Provided data: Begin

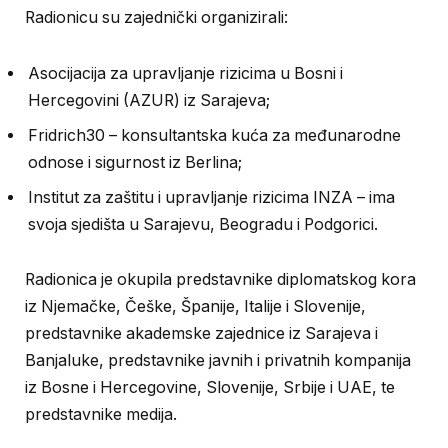
Radionicu su zajednički organizirali:
Asocijacija za upravljanje rizicima u Bosni i
Hercegovini (AZUR) iz Sarajeva;
Fridrich30 – konsultantska kuća za međunarodne
odnose i sigurnost iz Berlina;
Institut za zaštitu i upravljanje rizicima INZA – ima
svoja sjedišta u Sarajevu, Beogradu i Podgorici.
Radionica je okupila predstavnike diplomatskog kora
iz Njemačke, Češke, Španije, Italije i Slovenije,
predstavnike akademske zajednice iz Sarajeva i
Banjaluke, predstavnike javnih i privatnih kompanija
iz Bosne i Hercegovine, Slovenije, Srbije i UAE, te
predstavnike medija.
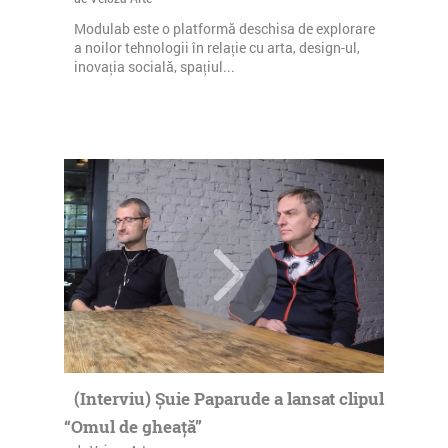
Modulab este o platformă deschisa de explorare
a noilor tehnologii în relație cu arta, design-ul,
inovația socială, spațiul...
(Interviu) Șuie Paparude a lansat clipul
“Omul de gheață”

Provided data: End

Exercise requirements:
Return every line of text from the records above word for word, and omit the pictures.

Task output:
Radionicu su zajednički organizirali:
Asocijacija za upravljanje rizicima u Bosni i
Hercegovini (AZUR) iz Sarajeva;
Fridrich30 – konsultantska kuća za međunarodne
odnose i sigurnost iz Berlina;
Institut za zaštitu i upravljanje rizicima INZA – ima
svoja sjedišta u Sarajevu, Beogradu i Podgorici.
Radionica je okupila predstavnike diplomatskog kora
iz Njemačke, Češke, Španije, Italije i Slovenije,
predstavnike akademske zajednice iz Sarajeva i
Banjaluke, predstavnike javnih i privatnih kompanija
iz Bosne i Hercegovine, Slovenije, Srbije i UAE, te
predstavnike medija.
Modulab este o platformă deschisa de explorare
a noilor tehnologii în relație cu arta, design-ul,
inovația socială, spațiul...
(Interviu) Șuie Paparude a lansat clipul
“Omul de gheață”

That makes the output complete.